__Extracted text__.
Since the projection \(Q_mQ_m^*\) is orthogonal, the projected vector \(Q_mQ_m^*v\) minimizes the difference from the original vector v, i.e.,

$$\begin{aligned}&\mathrm{arg\,min}_{u\in \tilde{\mathcal {K}}_m((\gamma I-K)^{-1},{w_{m-n}})}\Vert v-u\Vert =Q_mQ_m^*v. \end{aligned}$$
(12)

Since \((\gamma I-K)^{i}K^{-n}w_{m-n}\) can be represented as a linear combination of \(K^{-n+i}w_{m-n},\ldots ,K^{-n}w_{m-n}\), for \(i=1,\ldots ,n\), we have

$$\begin{aligned} K^{-n}w_{m-n+i}=(\gamma I-K)^{i}K^{-n}w_{m-n}\in \tilde{\mathcal {K}}_m((\gamma I-K)^{-1},w_{m-n}). \end{aligned}$$

Thus, each \(u\in {\text {Span}}\{w_1,\ldots ,w_m\}\) satisfies \(K^{-n}u\in \tilde{\mathcal {K}}_m((\gamma I-K)^{-1},w_{m-n})\). Therefore, Eq. (12) implies that \(\Vert v-K^{-n}\tilde{a}_m\Vert \le \Vert v-K^{-n}u\Vert\) holds, where \(\tilde{a}_m=K^nQ_mQ_m^*v\). As a result, \(\tilde{a}_m\) minimizes \(\Vert v-K^{-n}u\Vert\) for all \(u\in {\text {Span}}\{w_1,\ldots ,w_m\}\), i.e.,

$$\begin{aligned} \mathrm{arg\,min}_{u\in {\text {Span}}\{w_1,\ldots ,w_m\}}\Vert v-K^{-n}u\Vert =\tilde{a}_m. \end{aligned}$$

However, in practice, \({\text {Span}}\{w_1,\ldots ,w_m\}\) is unavailable only with \(v,v_0,\ldots ,v_m\). Therefore \(\tilde{a}_m\) is also unavailable. Thus, \(a_m^{{\text {SIA}}}\), instead of \(\tilde{a}_m\) is used for estimating \(K^nv\).

__Instructions__.
**a.** Reproduce the part of the passage on orthogonal projection starting with "Thus, each \(u\in" and going on through "for estimating \(K^nv\).".
**b.** Write what comes next in the passage on orthogonal projection, picking up right after its last sentence.
The items that come next have nothing to do with the passage on orthogonal projection.

__Data section__.
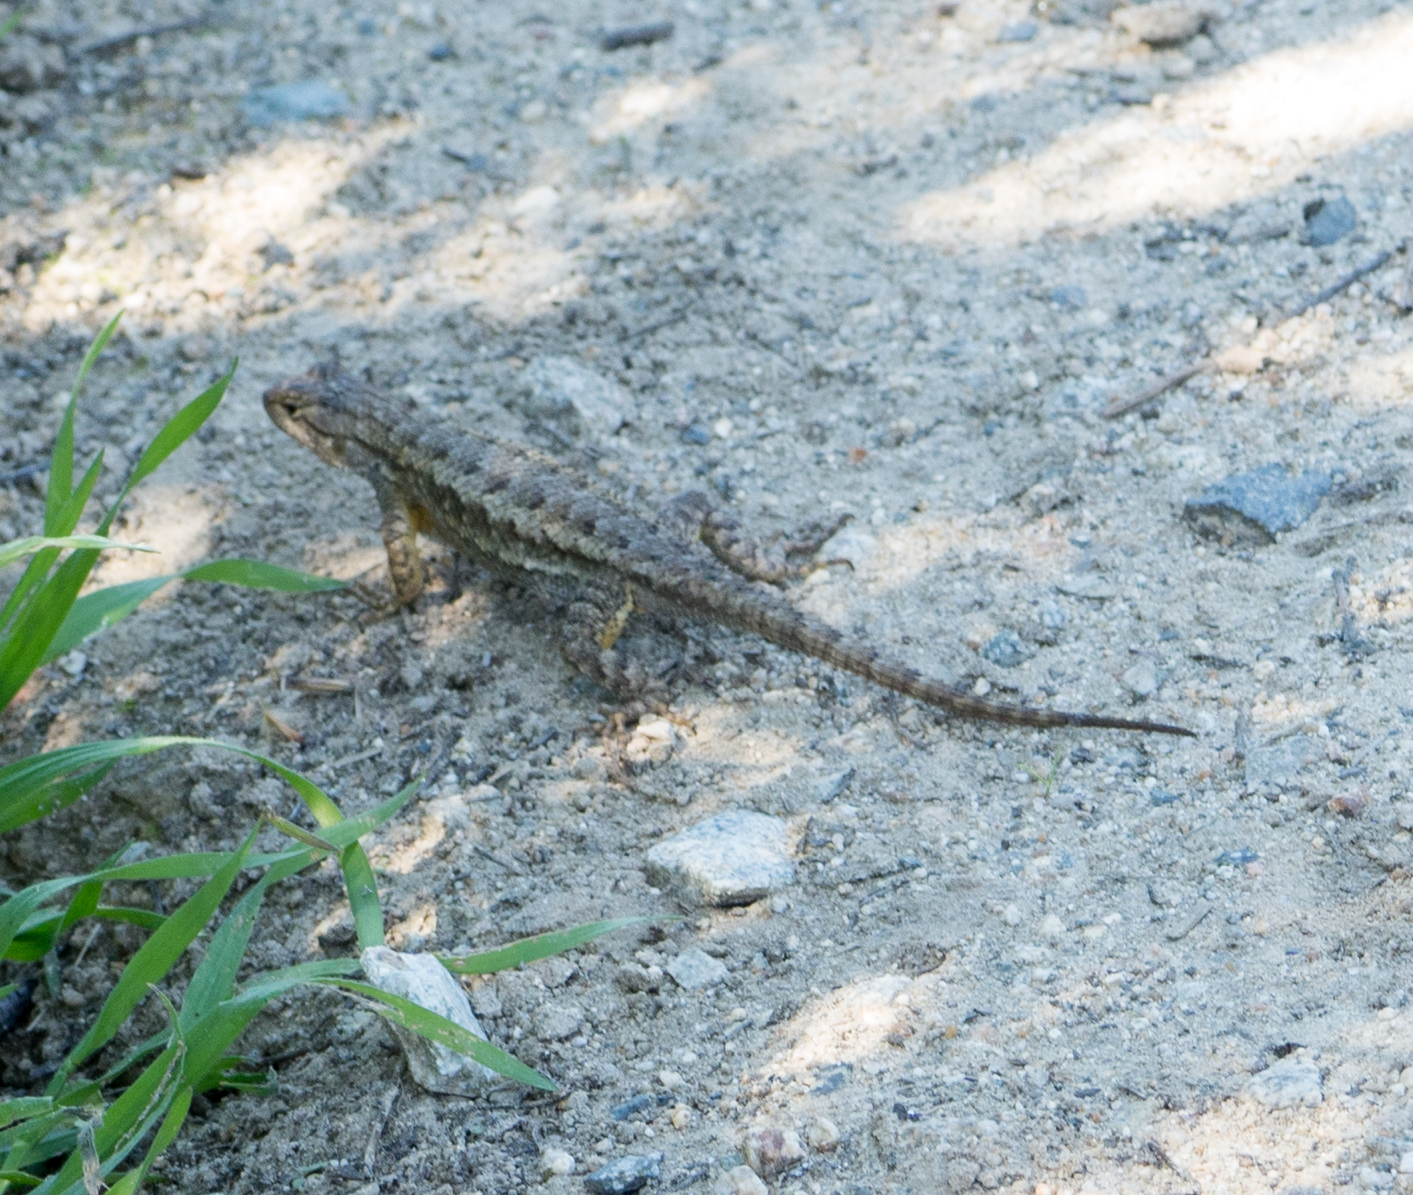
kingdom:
==
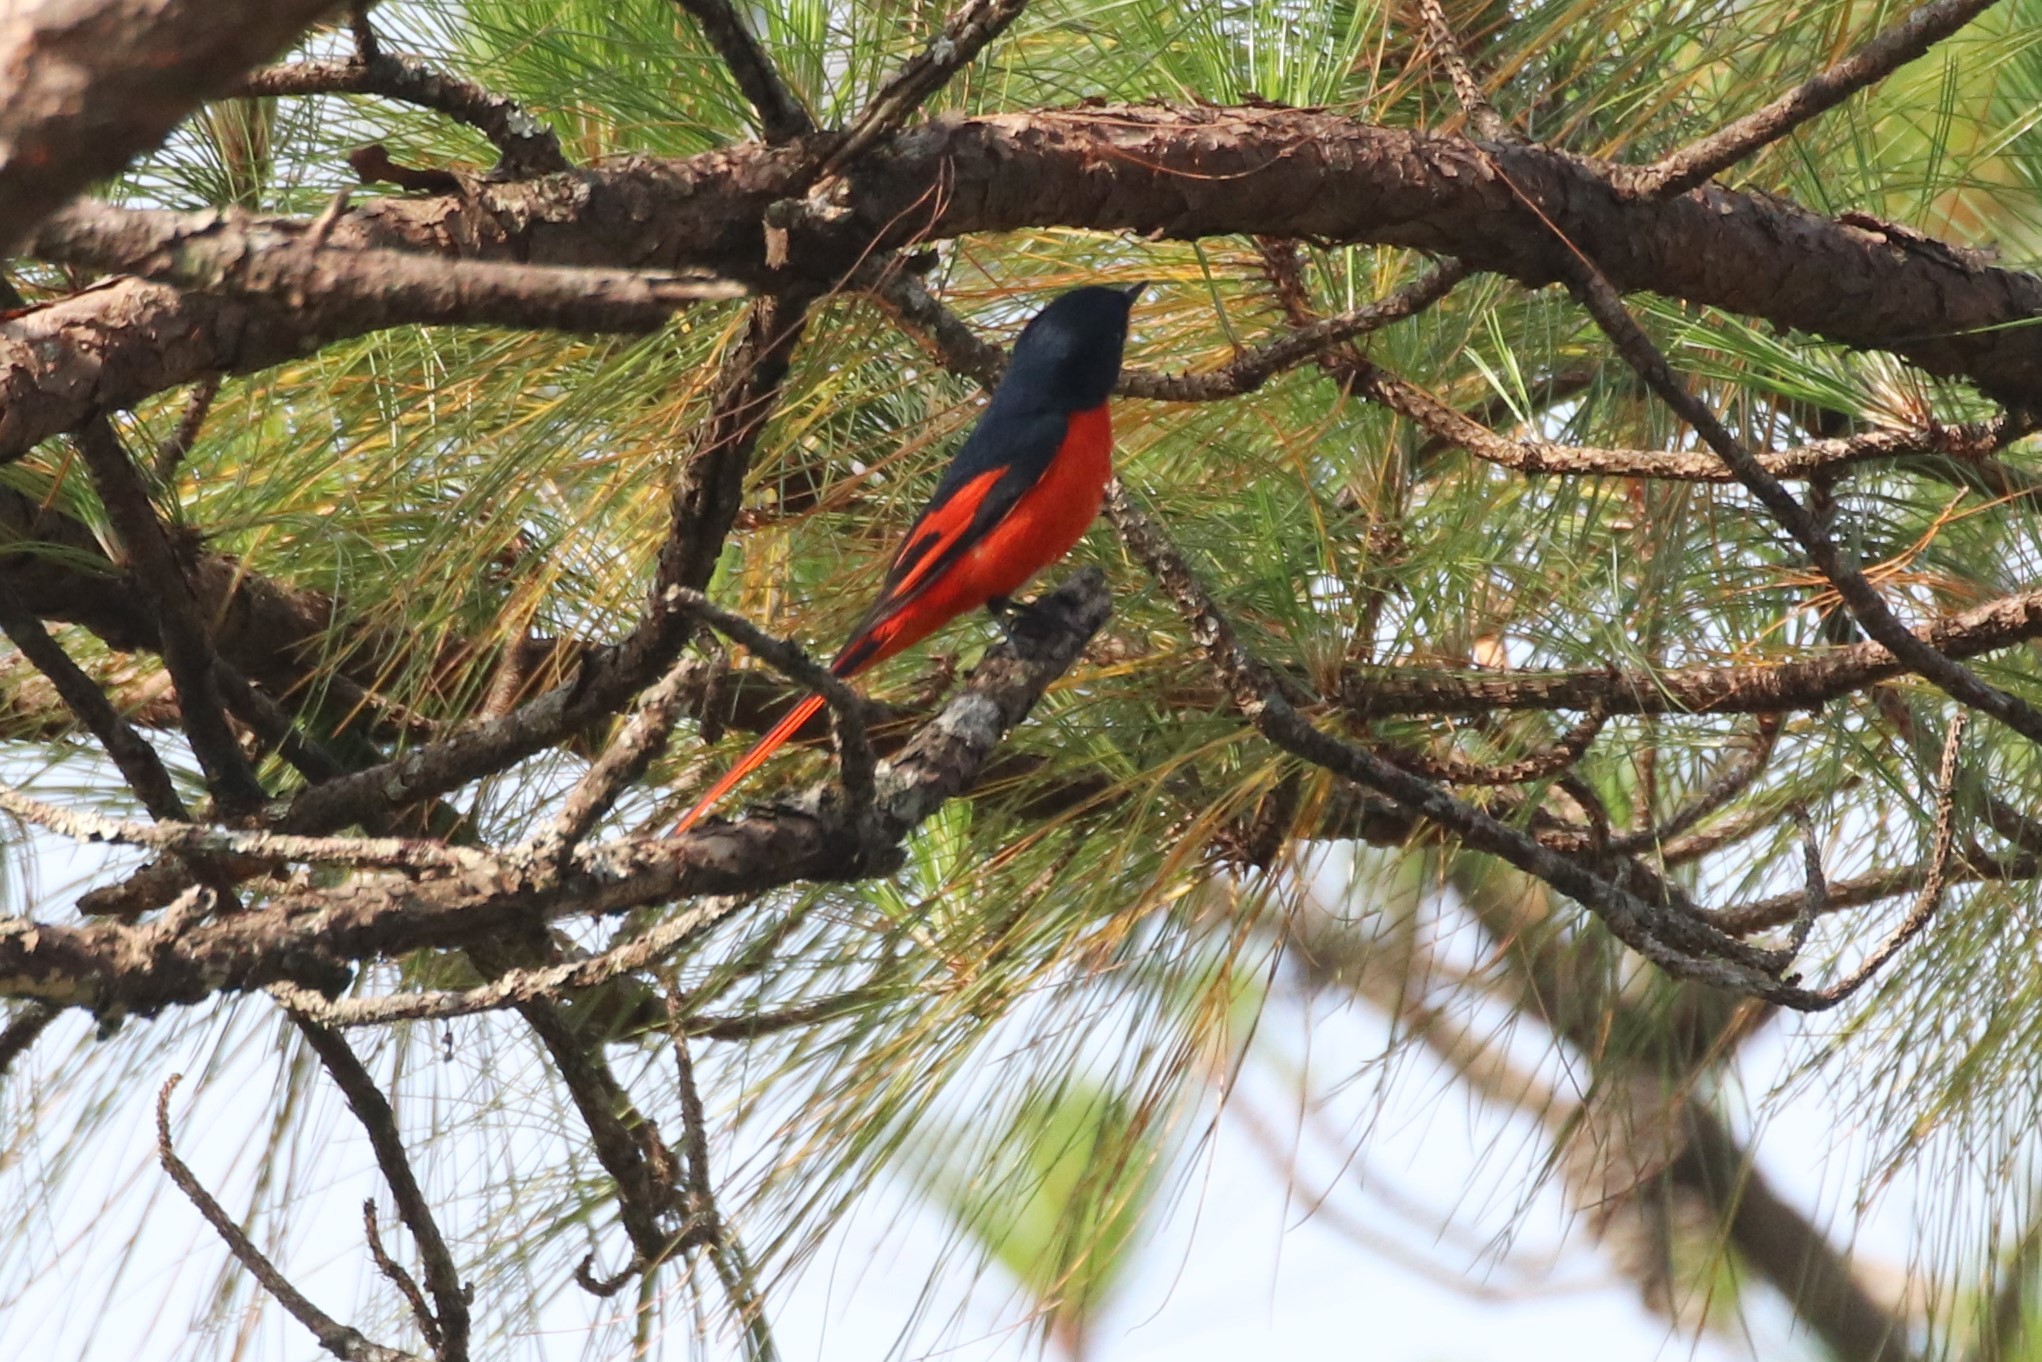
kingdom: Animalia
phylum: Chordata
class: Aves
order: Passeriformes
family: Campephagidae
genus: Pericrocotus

__Expected results__.
**a.**
Thus, each \(u\in {\text {Span}}\{w_1,\ldots ,w_m\}\) satisfies \(K^{-n}u\in \tilde{\mathcal {K}}_m((\gamma I-K)^{-1},w_{m-n})\). Therefore, Eq. (12) implies that \(\Vert v-K^{-n}\tilde{a}_m\Vert \le \Vert v-K^{-n}u\Vert\) holds, where \(\tilde{a}_m=K^nQ_mQ_m^*v\). As a result, \(\tilde{a}_m\) minimizes \(\Vert v-K^{-n}u\Vert\) for all \(u\in {\text {Span}}\{w_1,\ldots ,w_m\}\), i.e.,

$$\begin{aligned} \mathrm{arg\,min}_{u\in {\text {Span}}\{w_1,\ldots ,w_m\}}\Vert v-K^{-n}u\Vert =\tilde{a}_m. \end{aligned}$$

However, in practice, \({\text {Span}}\{w_1,\ldots ,w_m\}\) is unavailable only with \(v,v_0,\ldots ,v_m\). Therefore \(\tilde{a}_m\) is also unavailable. Thus, \(a_m^{{\text {SIA}}}\), instead of \(\tilde{a}_m\) is used for estimating \(K^nv\).

**b.**
Concerning the difference between \(a_m^{{\text {SIA}}}\) and \(\tilde{a}_m\), the following theorem is deduced. Here, r, \(\rho\), and \(\varGamma _r\) are defined in the same manner as those for the Arnoldi approximation by replacing \(\mathcal {W}(K)\) with \(\mathcal {W}((\gamma I-K)^{-1})\).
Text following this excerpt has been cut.